Huerta

Since founding the United Farm Workers union with Cezar Chavez, Dolores Huerta has continued to work as an activist and a feminist. (Photo courtesy of the Dolores Huerta Foundation)

National Women’s History Month serves as a reminder for us to acknowledge the accomplishments of the many women who helped shape history, but who largely went unrecognized. 

One of these women is Dolores Huerta. Huerta is best known for founding the United Farm Workers union alongside Cesar Chavez. Together, the like-minded activists worked to improve conditions for farm workers and to fight discrimination. 

Dr. Marjorie Sanchez-Walker, professor of history and Latin American studies, spoke about the roles that Chavez and Huerta played in the organization.

“Cesar Chavez was the public voice and union organizer, while Dolores Huerta took on the legal end of the campaign. She was the one to negotiate with the agriculture businesses over the rights of farm labor.” 

Huerta is known for the strength and determination that she demonstrated while fighting for what she believed in. 

“I remember hearing years ago that a representative of the agriculture business said that the protests and boycotts were not as bad as sitting down with Dolores because she was such a shrewd negotiator,” said Dr. Sanchez-Walker. 

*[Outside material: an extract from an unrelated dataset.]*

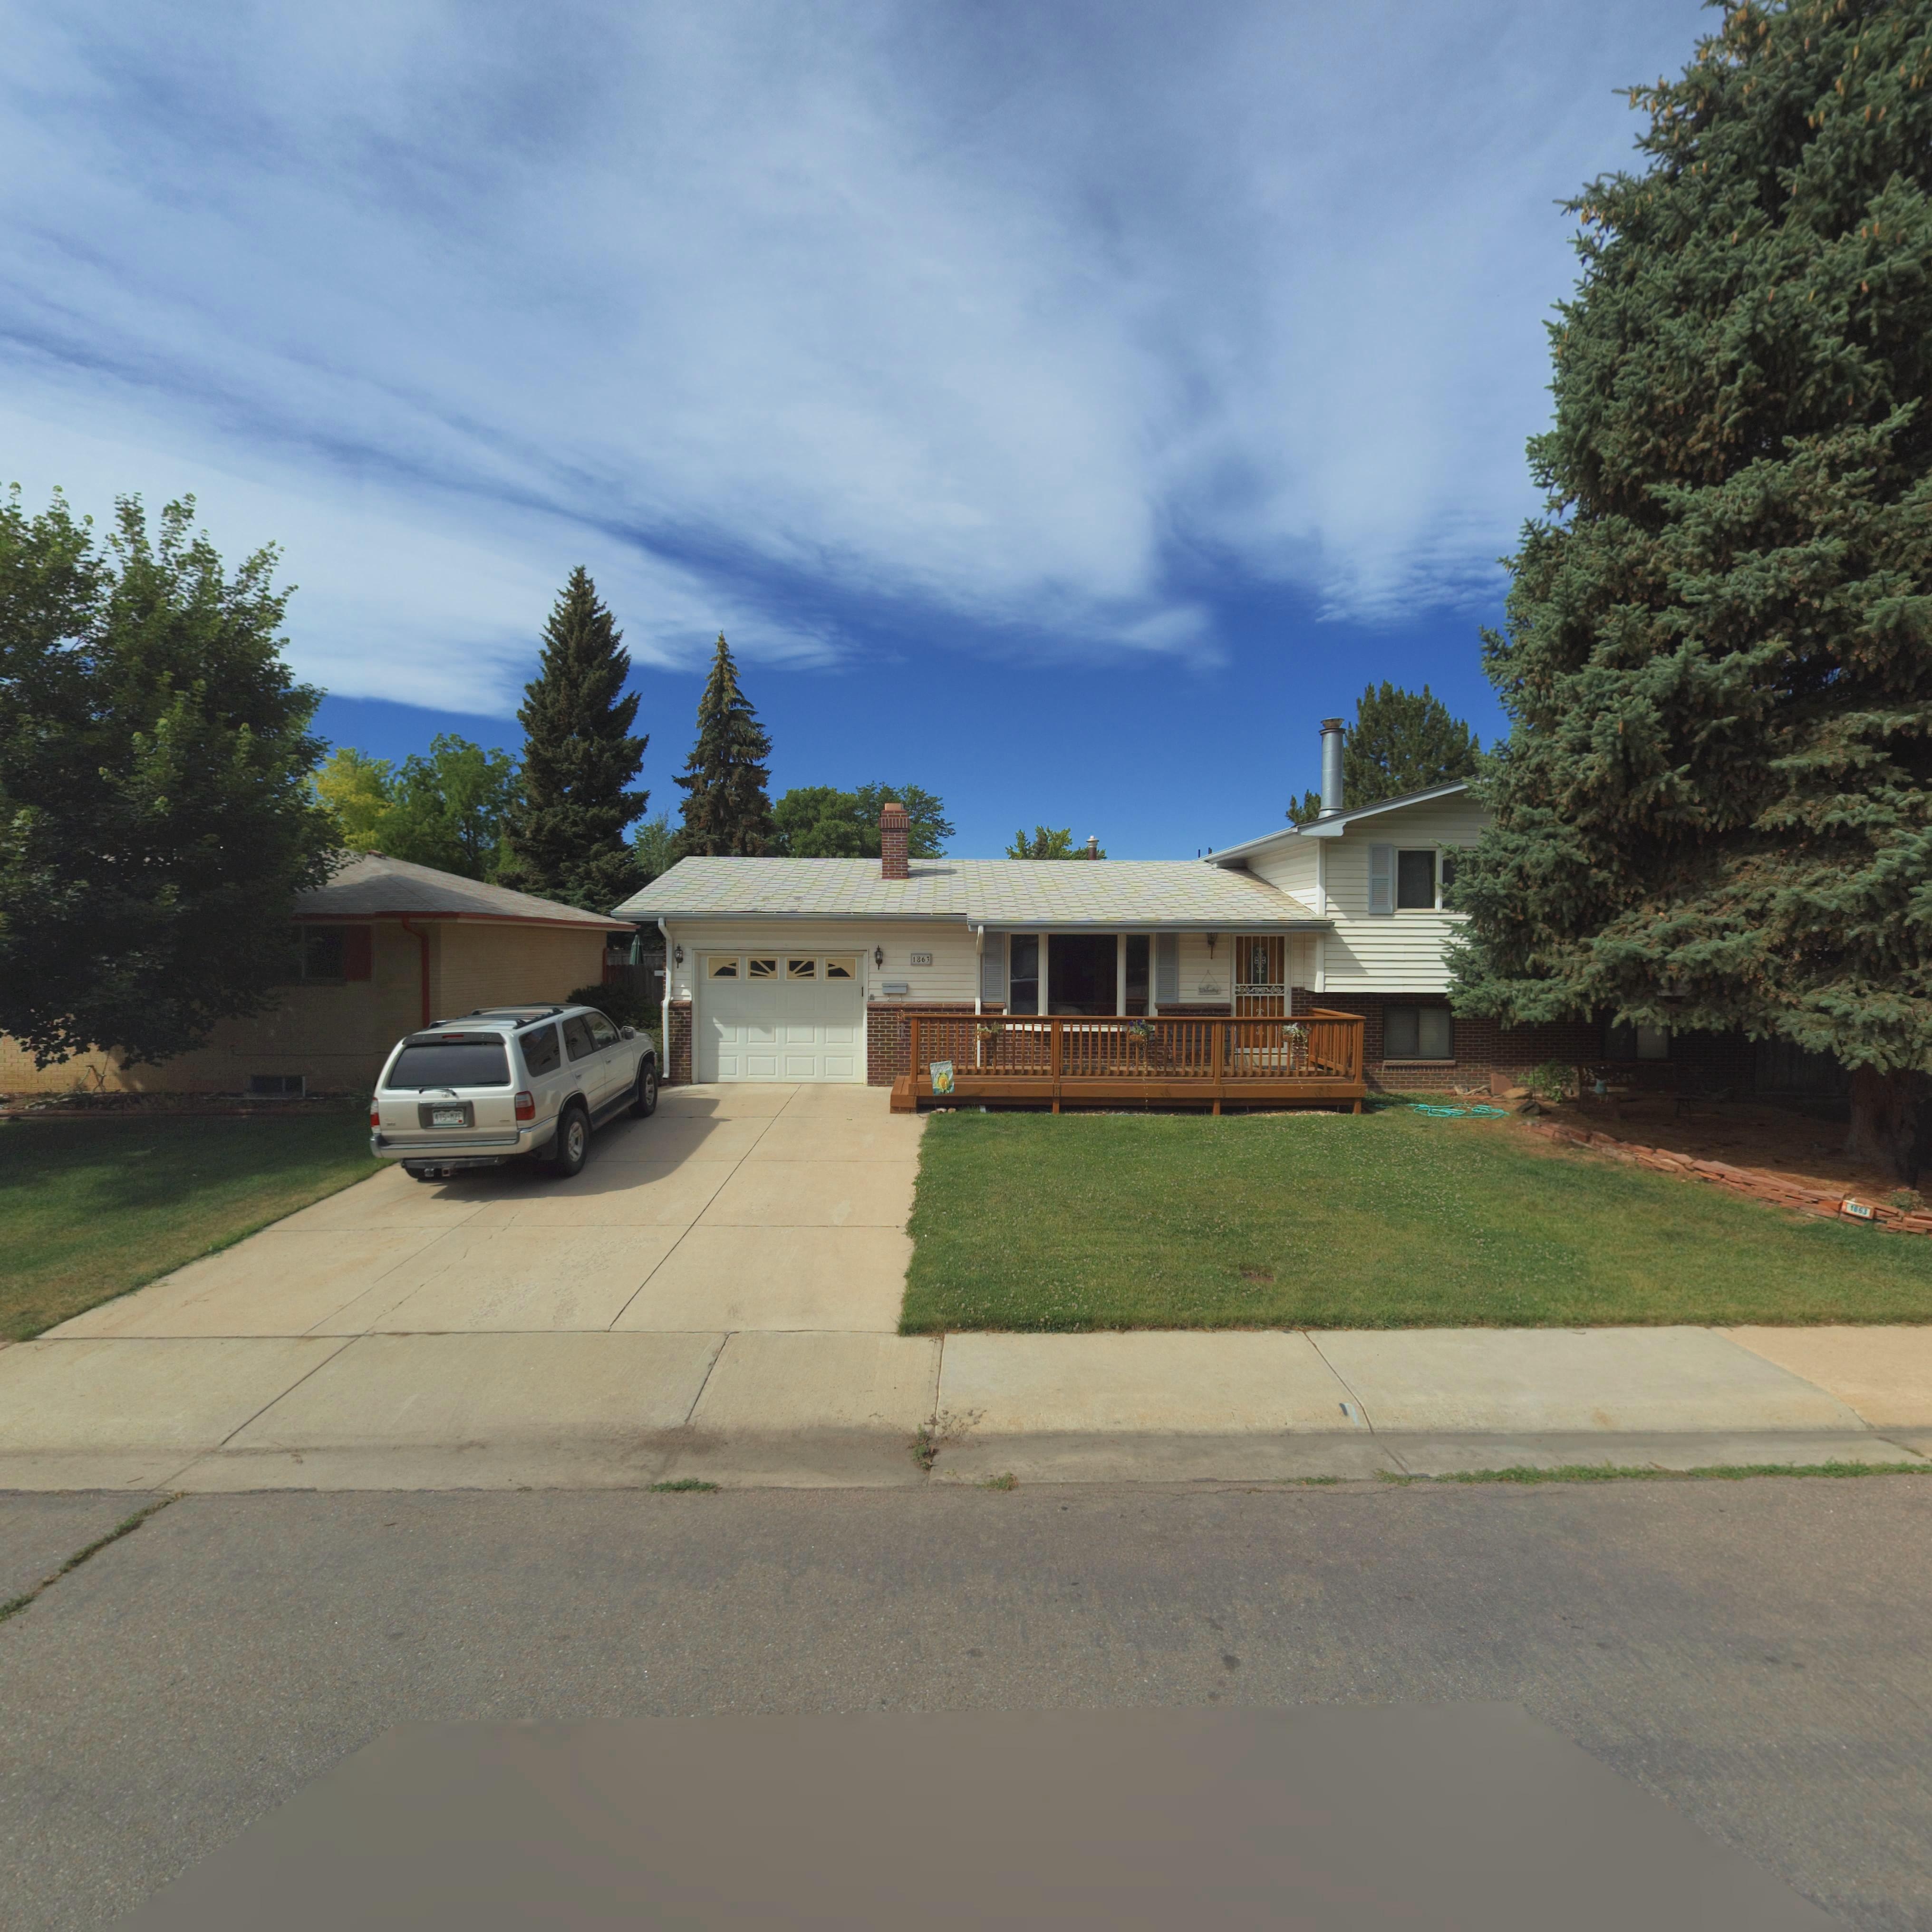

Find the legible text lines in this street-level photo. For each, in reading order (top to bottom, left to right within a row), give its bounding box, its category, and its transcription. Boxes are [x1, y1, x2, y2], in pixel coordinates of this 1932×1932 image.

Although Huerta’s efforts were specifically directed at helping farm workers, she also made an impact on women. The fact that Huerta was a strong female presence in a male dominated field inspired many.

Although Huerta was an integral part of the United Farm Workers union, Cesar Chavez is more widely recognized. 

“They see Cesar Chavez as quite glorious in defense of these ex-patriots and Dolores Huerta is kind of left out of the discussion,” said Dr. Sanchez-Walker.

According to the Dolores Huerta Foundation, “While Dolores was busy breaking down one gender barrier after another, she was seemingly unaware of the tremendous impact she was having on, not only farm worker women, but also young women everywhere.” 

Dr. Sanchez-Walker explained why Huerta’s public political image was so important to women, especially Latin American women. 

In Latin American culture, “there’s machismo for men and there’s marianismo for women. They are both tasked with protecting the honor of the family. The men would provide income to care for the families, while the women remained good and chaste. The men felt that they have the right to do whatever they want as long as they provide for their family. The women took the attitude of ‘men will be men.'”

Huerta challenged these gender roles by stepping out of the domestic sphere and creating a fierce public image. 

Like many women, Huerta was inspired by her mother. After her parents’ divorce, Huerta lived with her mother. As stated by the Dolores Huerta Foundation, “her mother’s independence and entrepreneurial spirit was one of the primary reasons she became a feminist.” 

Dolores Huerta is just one of so many women who have helped shape our history. Women like Marie Curie (a chemist and the first woman to win a Nobel Prize), Gloria Richardson (a civil rights activist who focused on the poor treatment of black women in America),  Margaret Hamilton (who’s work at NASA helped get man to the moon), and so many more, are often overlooked.

As we recognize National Women’s History Month, let’s take a moment to remember the contributions of the women who have helped pave the way for future generations. These women have inspired young girls to become scientists, mathematicians, and activists, simply by unapologetically following their passions and standing up for the things that matter.